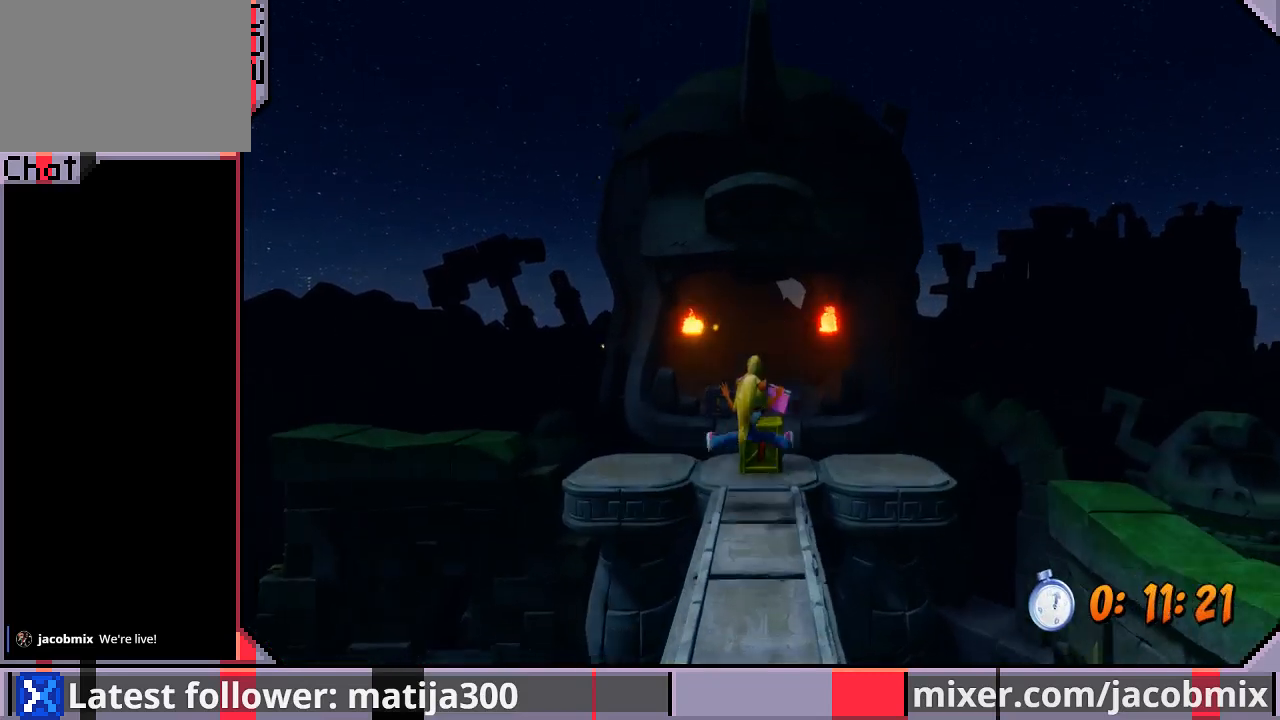
{"buttons": ["CROSS", "R1", "DPAD_UP"], "left_stick": "center", "right_stick": "center", "events": [[233, "R1", "down"], [400, "CROSS", "down"]]}
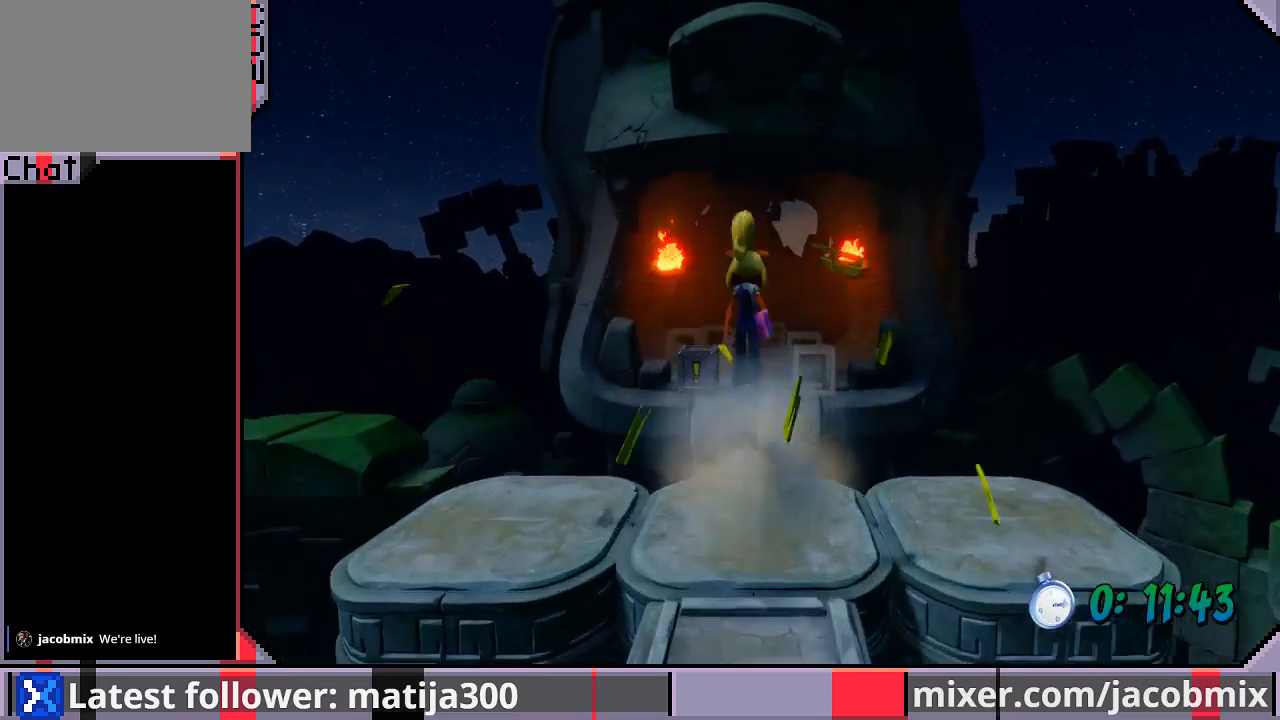
{"buttons": ["DPAD_UP", "DPAD_LEFT"], "left_stick": "center", "right_stick": "center", "events": [[133, "R1", "up"], [200, "CROSS", "up"], [467, "DPAD_LEFT", "down"]]}
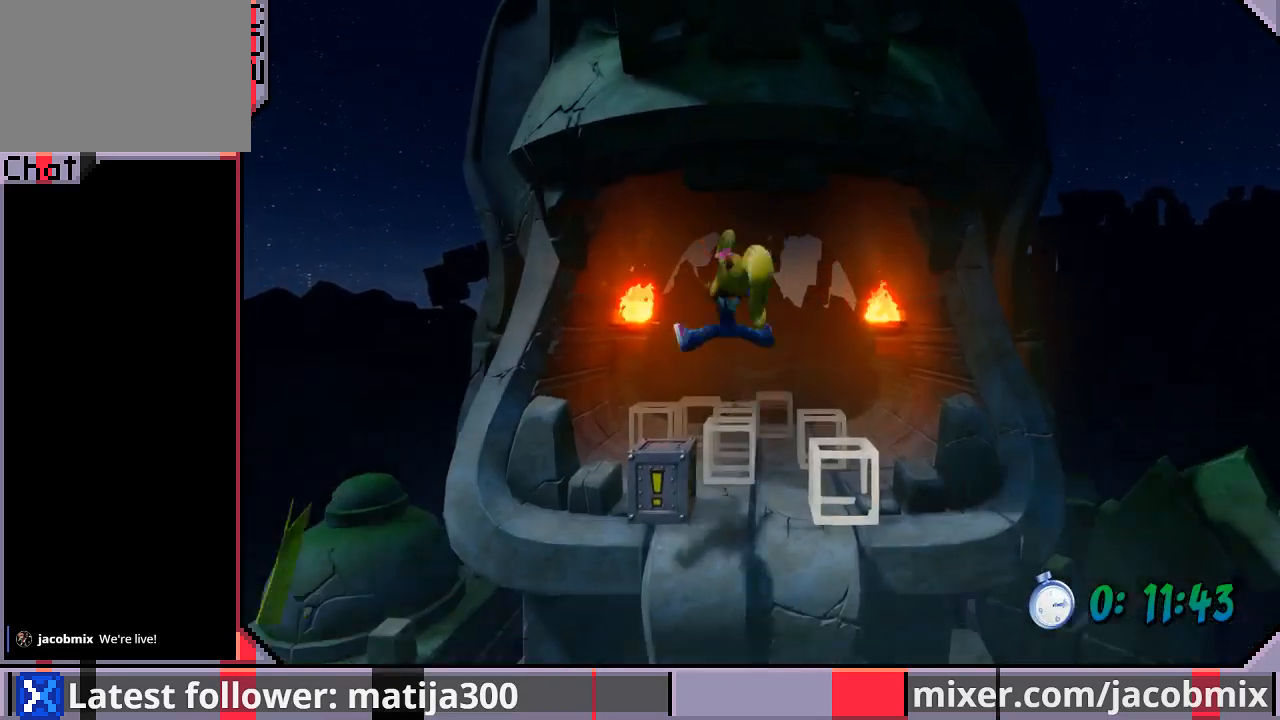
{"buttons": ["DPAD_UP"], "left_stick": "center", "right_stick": "center", "events": [[67, "DPAD_LEFT", "up"], [67, "SQUARE", "down"], [167, "DPAD_RIGHT", "down"], [200, "SQUARE", "up"], [233, "CROSS", "down"], [233, "DPAD_UP", "up"], [433, "CROSS", "up"], [433, "DPAD_UP", "down"], [500, "DPAD_RIGHT", "up"]]}
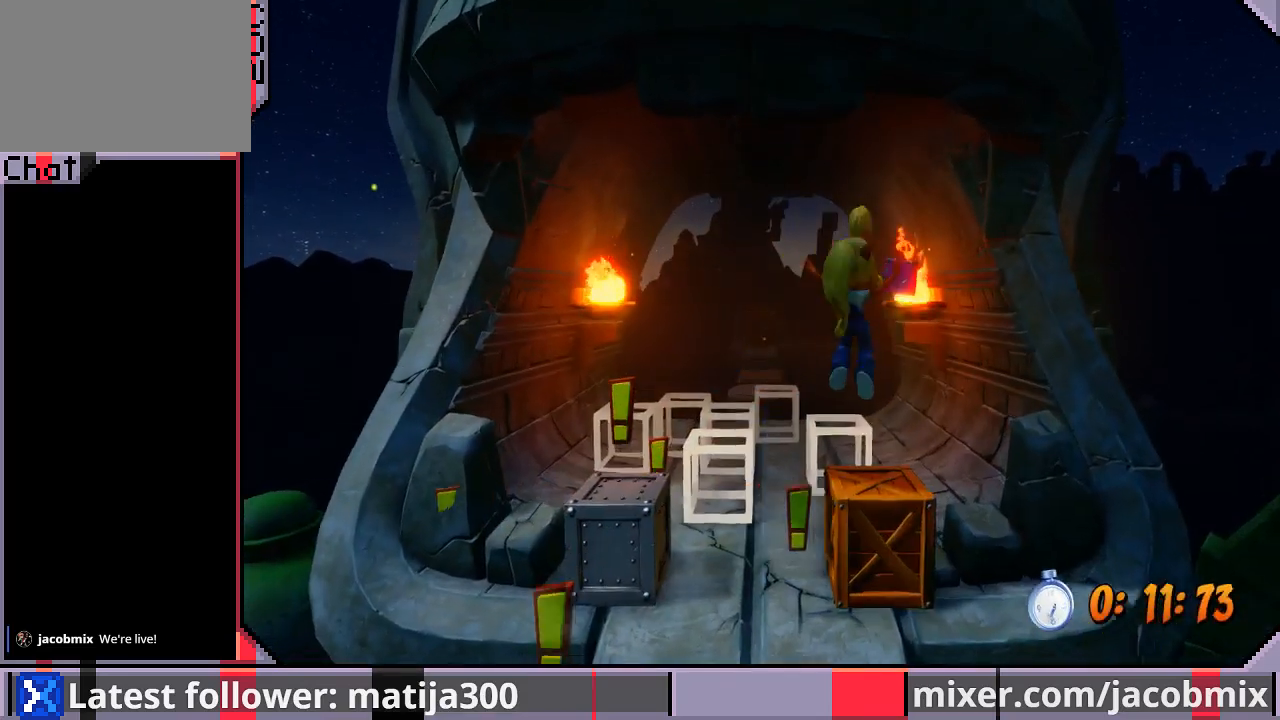
{"buttons": [], "left_stick": "center", "right_stick": "center", "events": [[33, "DPAD_UP", "up"]]}
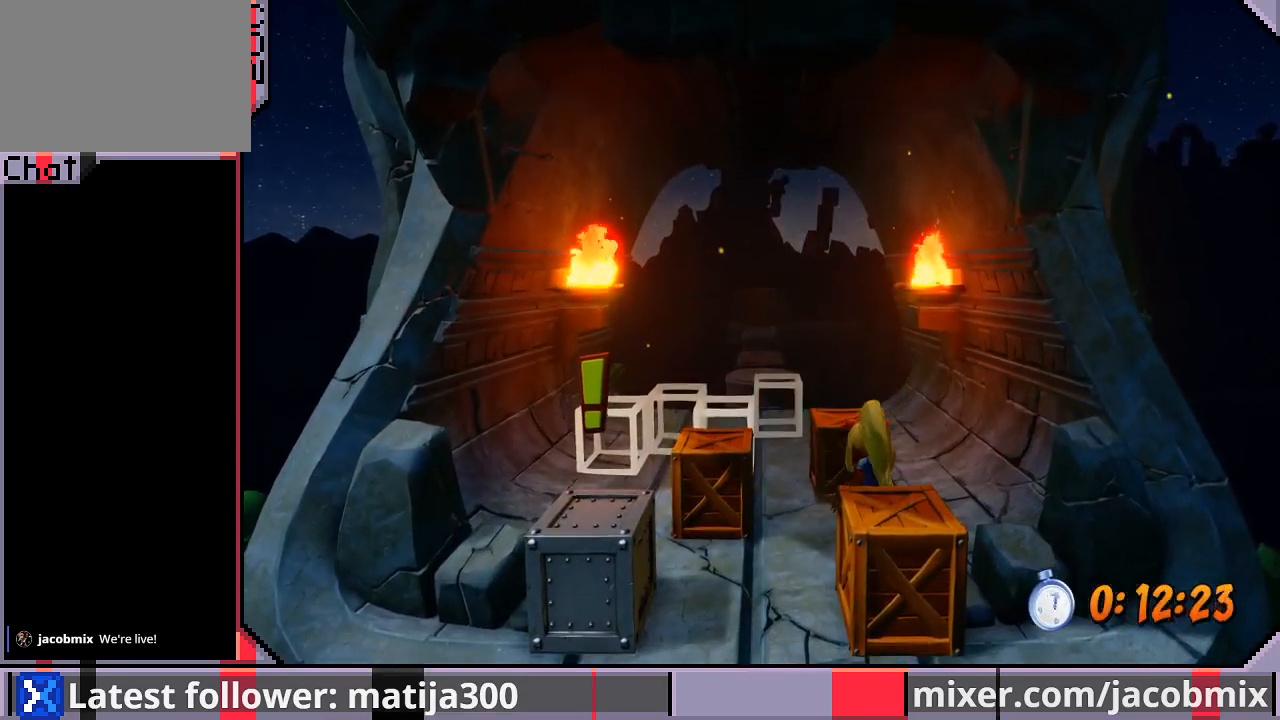
{"buttons": ["SQUARE", "DPAD_UP"], "left_stick": "center", "right_stick": "center", "events": [[133, "DPAD_LEFT", "down"], [167, "DPAD_UP", "down"], [400, "DPAD_LEFT", "up"], [400, "SQUARE", "down"]]}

= = =

Exercise aim:
Transcribe each entry above character for character, omitting pictures.

Exercise answer:
{"buttons": ["CROSS", "R1", "DPAD_UP"], "left_stick": "center", "right_stick": "center", "events": [[233, "R1", "down"], [400, "CROSS", "down"]]}
{"buttons": ["DPAD_UP", "DPAD_LEFT"], "left_stick": "center", "right_stick": "center", "events": [[133, "R1", "up"], [200, "CROSS", "up"], [467, "DPAD_LEFT", "down"]]}
{"buttons": ["DPAD_UP"], "left_stick": "center", "right_stick": "center", "events": [[67, "DPAD_LEFT", "up"], [67, "SQUARE", "down"], [167, "DPAD_RIGHT", "down"], [200, "SQUARE", "up"], [233, "CROSS", "down"], [233, "DPAD_UP", "up"], [433, "CROSS", "up"], [433, "DPAD_UP", "down"], [500, "DPAD_RIGHT", "up"]]}
{"buttons": [], "left_stick": "center", "right_stick": "center", "events": [[33, "DPAD_UP", "up"]]}
{"buttons": ["SQUARE", "DPAD_UP"], "left_stick": "center", "right_stick": "center", "events": [[133, "DPAD_LEFT", "down"], [167, "DPAD_UP", "down"], [400, "DPAD_LEFT", "up"], [400, "SQUARE", "down"]]}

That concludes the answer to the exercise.